Hal ini salah kaprah, karena mereka seharusnya mencari “kebenaran” bukan mencari
“pembenaran”. Mereka juga harus sadar bahwa dengan menganggap orang lain kafir
sesungguhnya mereka telah mengangkangi hak Tuhan, karena Tuhan-lah satu-satunya yang
dapat menentukan seseorang kafir atau tidak. Memang melakukan pemboman atau teror
penembakan adalah “benar”, tetapi itu adalah “benar” versi mereka para teroris. Lantas
apakah sebenarnya “benar” yang memang benar itu? Kebenaran umumlah yang sejatinya
menjadi acuan kita dalam memberikan penilaian baik dan buruk.
Kebenaran umum, yang apabila dibahasakan secara universal adalah worldview/
pandangan dunia. Menurut Ninian Smart worldview adalah kepercayaan, perasaan dan apa-
apa yang terdapat dalam pikiran orang yang befungsi sebagai motor bagi keberlangsungan
dan perubahan sosial dan moral. Jadi jelaslah bahwa sejatinya pada diri tiap manusia
dikaruniai cipta,rasa dan karsa yang cenderung berpihak pada hal-hal yang baik dan
menjauhi hal-hal yang tercela. Tetapi seiring pertumbuhan siklus hidup manusia dan karena
dipengaruhi faktor eksternal, pola pikir manusia mulai teracuni hal-hal yang menjurus pada
pola pikir hewani, yaitu siapa yang kuat dia yang menang, serta paham individualistis yang
mengutamakan kepentingan pribadi di atas segalanya.
Nilai suatu kebenaran bisa diukur (baca: dinalar) dengan akal (logika). Namun, tidak
setiap orang mampu melakukannya. Hal ini karena akal harus dididik terlebih dahulu untuk
menggali potensinya yang sesungguhnya dalam menganalisa suatu kebenaran. Proses
penggalian potensi akal disebut dengan istilah belajar. Dan orang yang telah belajar dan bisa
memahami suatu kebenaran disebut dengan orang yang berilmu atau orang yang berakal.
Di sinilah letak pentingnya ilmu dalam menganalisa suatu kebenaran. Hal ini juga
tidak lepas dari nilai-nilai ketuhanan dan ajaran agama, karena ilmu tanpa ajaran agama
adalah buta dan mempelajari agama tanpa ilmu itu hal yang konyol.

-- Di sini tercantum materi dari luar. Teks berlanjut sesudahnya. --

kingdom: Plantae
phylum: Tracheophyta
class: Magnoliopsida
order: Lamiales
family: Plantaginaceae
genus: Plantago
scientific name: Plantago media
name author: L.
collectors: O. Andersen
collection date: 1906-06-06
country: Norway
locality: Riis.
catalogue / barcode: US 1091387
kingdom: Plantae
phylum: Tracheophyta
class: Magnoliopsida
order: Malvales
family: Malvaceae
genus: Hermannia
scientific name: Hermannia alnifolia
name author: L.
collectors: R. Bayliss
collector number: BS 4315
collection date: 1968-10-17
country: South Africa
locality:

Sudah sewajarnya nilai-nilai kemanusiaan yang terkandung dalam kebenaran umum
tersebut dipupuk dan ditekankan sejak dini. Sehingga diharapkan setiap pribadi dalam proses
pencarian jati dirinya memahami secara benar apa sebenarnya tujuan hidup di dunia tanpa
terjerumus dalam kesesatan. Namun demikian tetaplah tidak dapat kita katakan mereka yang
memilih “peran” dalam kehidupan ini sebagai teroris derajatnya lebih rendah daripada kita,
karena Tuhan jua-lah yang dapat memberikan penilaian terhadap hambanya. Dan hendaknya
segala peristiwa ini menjadi momentum bagi kita untuk menginstrospeksi diri kita masing-
masing agar menjadi manusia yang diridhoi oleh-Nya.